[[ Material provided, beginning ]]

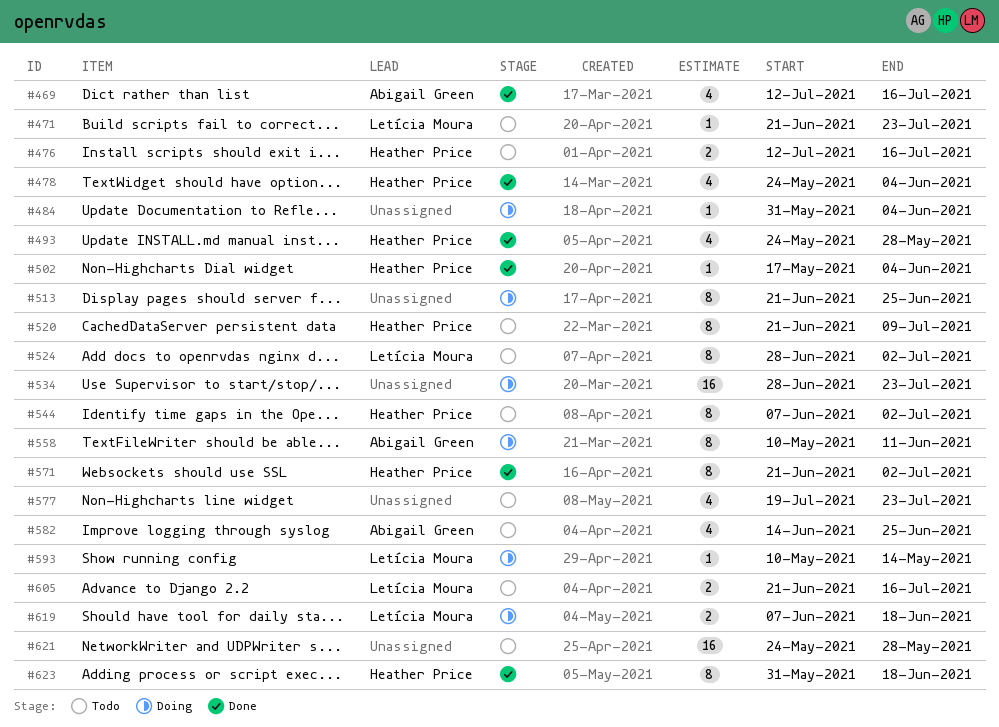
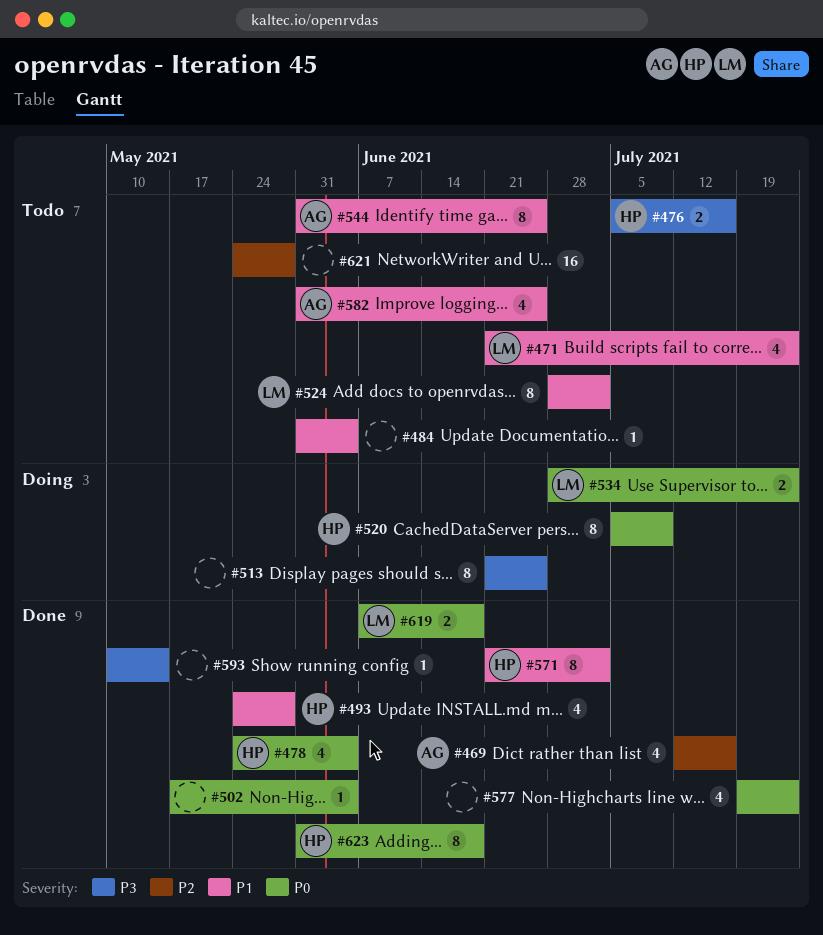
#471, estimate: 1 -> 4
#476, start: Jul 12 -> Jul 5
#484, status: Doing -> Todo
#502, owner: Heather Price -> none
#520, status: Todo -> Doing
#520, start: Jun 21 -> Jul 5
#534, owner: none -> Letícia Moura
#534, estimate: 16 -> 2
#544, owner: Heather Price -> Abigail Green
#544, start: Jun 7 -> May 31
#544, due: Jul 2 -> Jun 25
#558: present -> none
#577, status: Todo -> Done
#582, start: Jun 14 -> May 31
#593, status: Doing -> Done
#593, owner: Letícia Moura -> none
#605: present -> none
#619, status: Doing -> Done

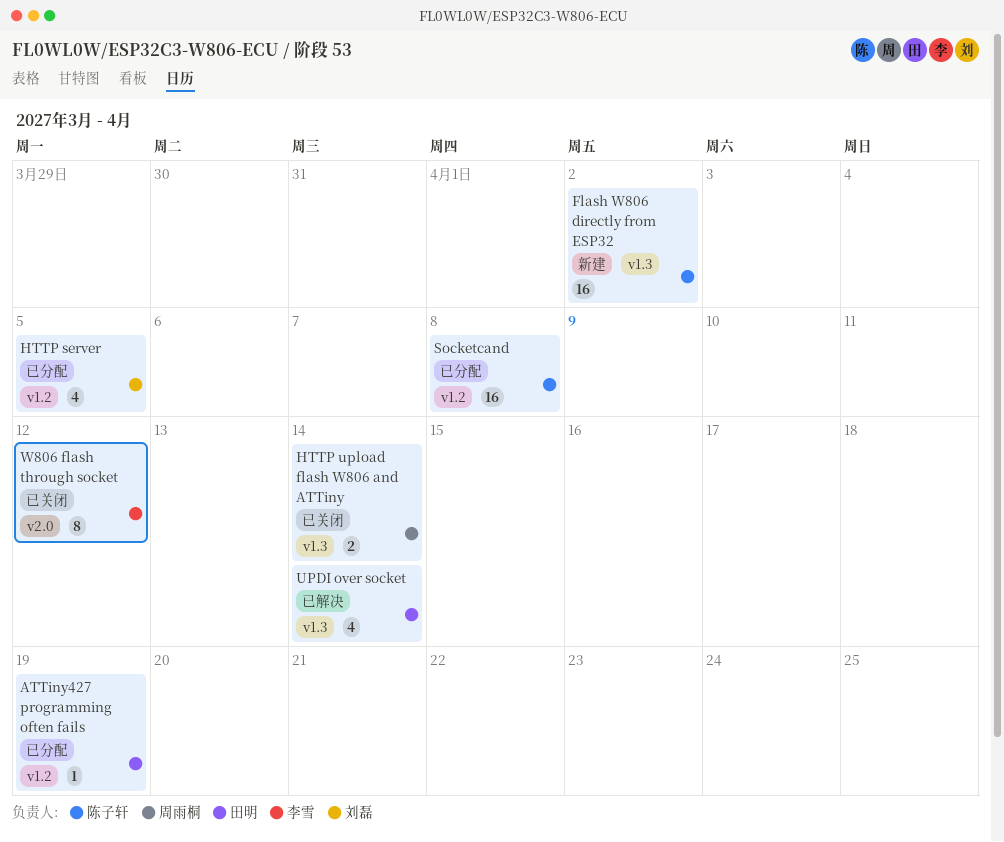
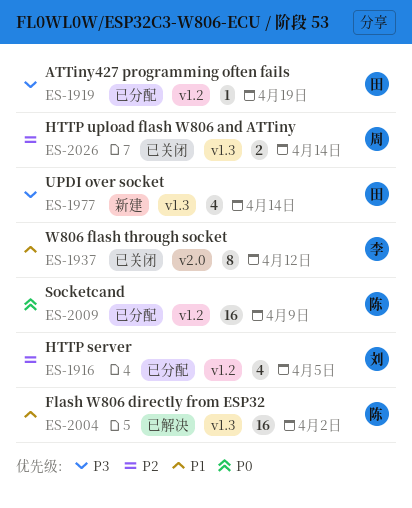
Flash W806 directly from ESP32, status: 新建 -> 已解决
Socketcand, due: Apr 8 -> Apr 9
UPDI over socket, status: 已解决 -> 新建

[[ Material provided, end ]]

Please return every line from the material above where the string "owner" occurs.

#502, owner: Heather Price -> none
#534, owner: none -> Letícia Moura
#544, owner: Heather Price -> Abigail Green
#593, owner: Letícia Moura -> none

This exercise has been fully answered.